Это так, но пусть и без Интернационала, пусть и с кириллицей, а идея мировой революции и вселенского братства оставалась жива во все время советской власти как на уровне утопии, так и на уровне практической политики. Станин, пока строил социализм в собственной «отдельно взятой» стране, в заботе о ее идеологическом целомудрии отгораживался от всего внешнего, допуская, правда, в области культуры и образования некоторые дозы западной классики, и такой имперский неоклассицизм вполне согласуется и с описанным хрестоматийным принципом учебников того времени и с насильственным построением «социалистического лагеря» — при продолжающейся, насколько это было возможно в разгар холодной войны, пропагандистской работе на Западе. Но при Хрущеве и особенно при Брежневе социализм считался построенным и в зрелости своей чрезмерных забот о целомудрии уже не требовал, да и отношения с Западом потеплели, — а между тем коммунистическая утопия, хоть и трансформированная вынесением далеко за скобки неизбежного для ее реализации вселенского кровопролития, никуда не подевалась: в светлом будущем непременно ожидался коммунистический рай.

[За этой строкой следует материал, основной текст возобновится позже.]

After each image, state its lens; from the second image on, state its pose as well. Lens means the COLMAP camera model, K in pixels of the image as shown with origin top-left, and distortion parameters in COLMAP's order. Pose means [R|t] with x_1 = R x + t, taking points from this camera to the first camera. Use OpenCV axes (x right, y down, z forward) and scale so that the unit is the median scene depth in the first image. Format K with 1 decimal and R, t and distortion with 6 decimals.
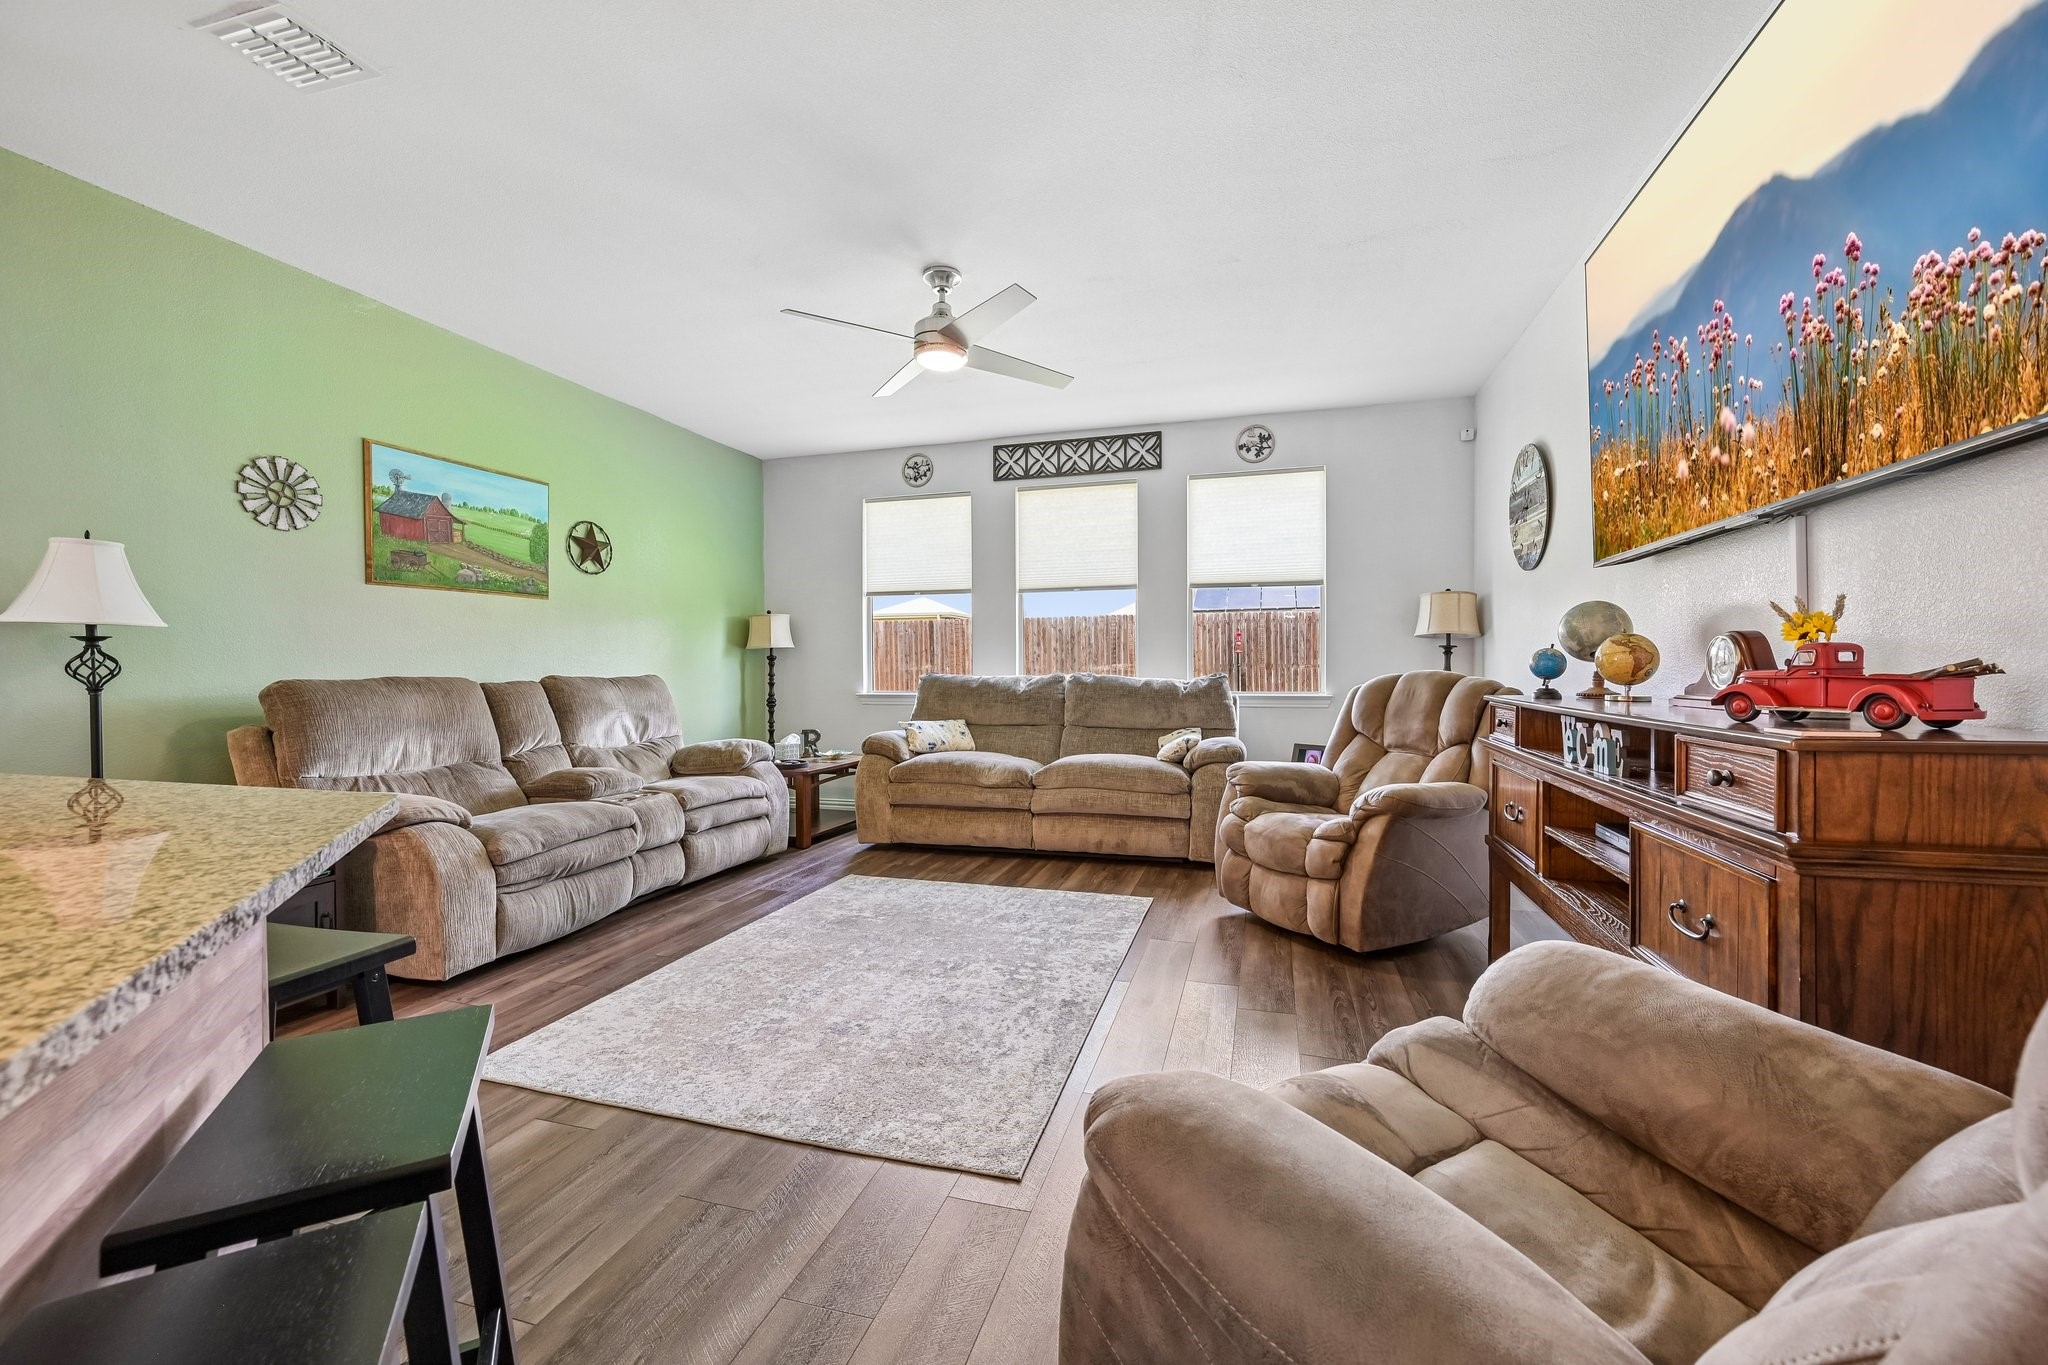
lens RADIAL K [[807.1, 0, 1029.6], [0, 807.1, 680.8], [0, 0, 1]] dist [-0.001059, -0.000196]
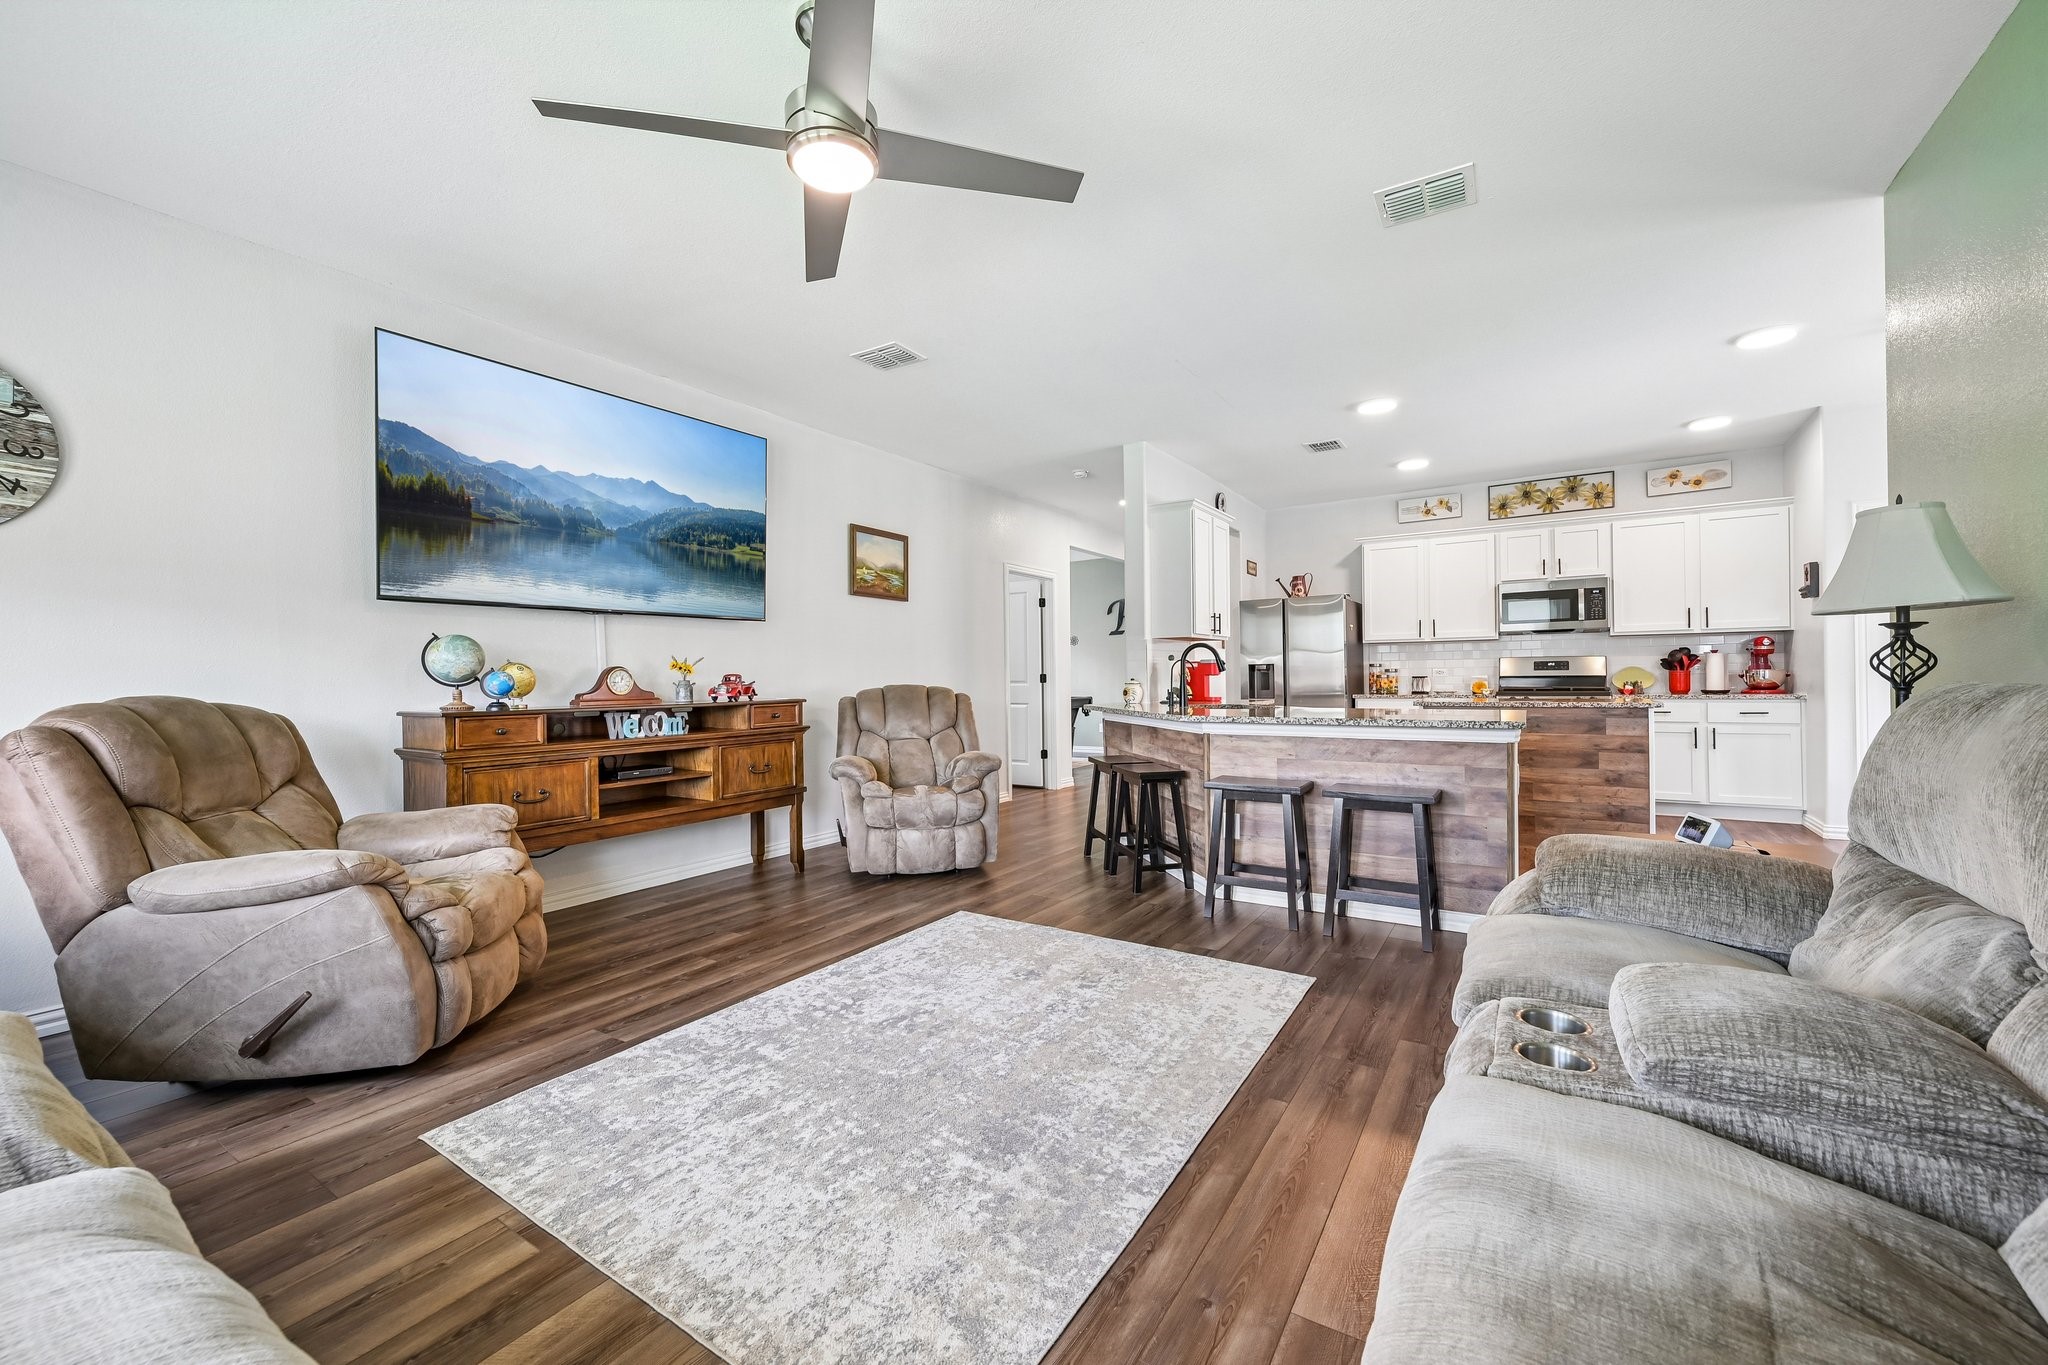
lens RADIAL K [[807.1, 0, 1029.6], [0, 807.1, 680.8], [0, 0, 1]] dist [-0.001059, -0.000196]
pose [[-0.961029, 0.018202, 0.275847, -0.482177], [0.024566, 0.999505, 0.019634, -0.027937], [-0.275353, 0.025645, -0.961001, 1.814625]]
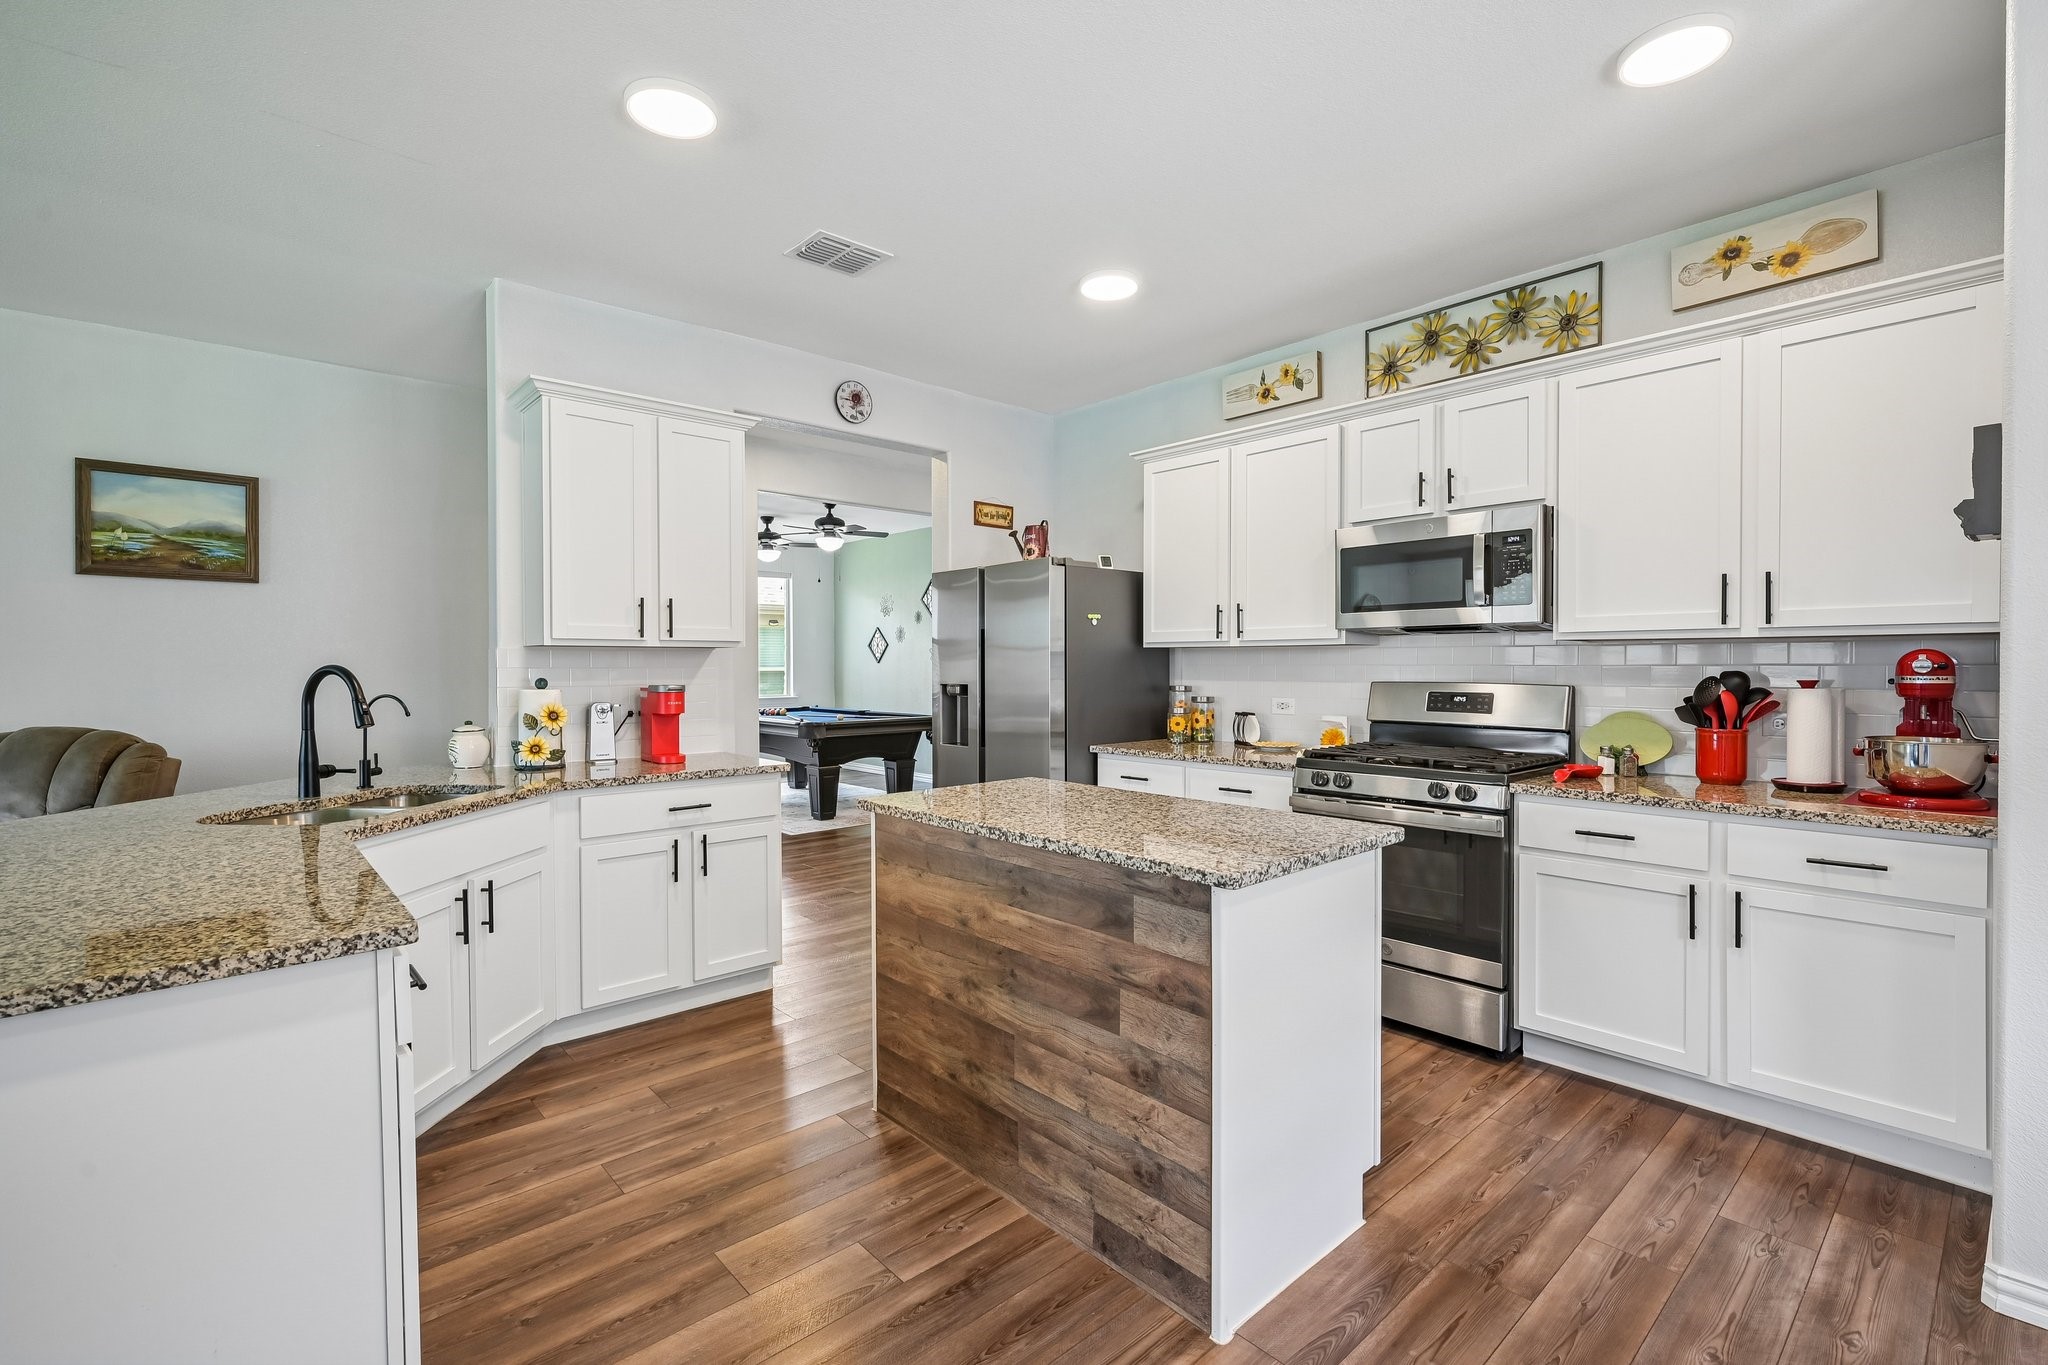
lens RADIAL K [[912.4, 0, 1029.3], [0, 912.4, 678.6], [0, 0, 1]] dist [0.000562, 0.000083]
pose [[-0.853173, 0.000014, 0.521629, -1.430827], [0.017268, 0.999453, 0.028218, -0.065357], [-0.521343, 0.033082, -0.852706, 0.506159]]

Хорошей тому иллюстрацией служит, в частности, советская научная фантастика Тех лет, имевшая, конечно, много сходства с уже давно процветавшей американской: у нас действие тоже почти всегда происходило в более или менее отдаленном тысячелетии, герои тоже путешествовали во времени, летали к звездам, встречались с добрыми и злыми инопланетянами, однако общество, в котором жили эти герои на Земле, всегда описывалось советскими авторами как коммунистическое и, в частности, с распределением «по потребности» — это было чем-то, столь же само собой разумеющимся, как, например, то, что у людей и при коммунизме будет по два уха. На каком языке говорит коммунистическое человечество, в романах обычно не сообщалось, но сама возможность возникновения языкового барьера ассоциировалась лишь с чужими мирами, так что понятие «иностранный язык» применительно к Земле в советской фантастике отсутствовало.
А вот кое-что попроще и поскучнее — анонимное руководство «Методические рекомендации по пропаганде в экскурсиях социалистического образа жизни», издано ВЦСПС в 1986 году (!) и при небольшом объеме содержит довольно обширный раздел об «интернационализме», а там есть все, что нужно. Например, по поводу бедности СССР сравнительно с Западом «необходимо напоминать, что <…> наша страна перенесла тяжелейшие войны с самыми большими разрушениями и потерями живой силы <…>; и что прямая вина в этом — мирового империализма, который в годы гражданской и Великой Отечественной войн пытался задушить первую страну, где победил социалистический строй» (С. 23–24). Вроде бы не совсем складно: воевали-то мы в основном как раз с краснознаменными национал-социалистами, а «империалисты» были нашими союзниками — но подобные вопросы возникают только при переводе с пропагандистского жаргона на обычный язык. Сказано в брошюре и о «готовности советских людей поддержать борьбу других народов за свою свободу и независимость» (С. 31–32; в качестве примеров названы Никарагуа, Афганистан, Чили, Португалия «и др.»), и об «интернациональных связях трудящихся зарубежных стран с советским народом» (С. 39). В целом же интернациональное воспитание трудящихся осуществляет КПСС и «принцип интернационализма противоположен мировоззрению космополитизма» (С. 42), но тут автор(ы?) с объяснением не справились вовсе, ограничившись замечанием, что космополитизм, так сказать,
При всем том существенно, что в некоторых западных странах, особенно во Франции и в Италии, коммунистов было много, среди них — журналисты и писатели, они держались довольно независимо и сами издавали газеты, часто неплохие. Поэтому, например, «советского французского» просто не существовало, так как его не существовало в природе, а «советский немецкий» хоть и существовал, был все же языком, на котором говорили в ГДР, — стало быть, настоящим иностранным языком. Но в англоязычных странах число коммунистов было ничтожно, никакого влияния они не имели и жили тем, что подавала Москва, — при том, что именно английский язык после Второй мировой войны превратился в международный. Потому-то он и оказался самым доступным материалом для первого опыта реализации «национальной по форме, социалистической по содержанию» языковой утопии.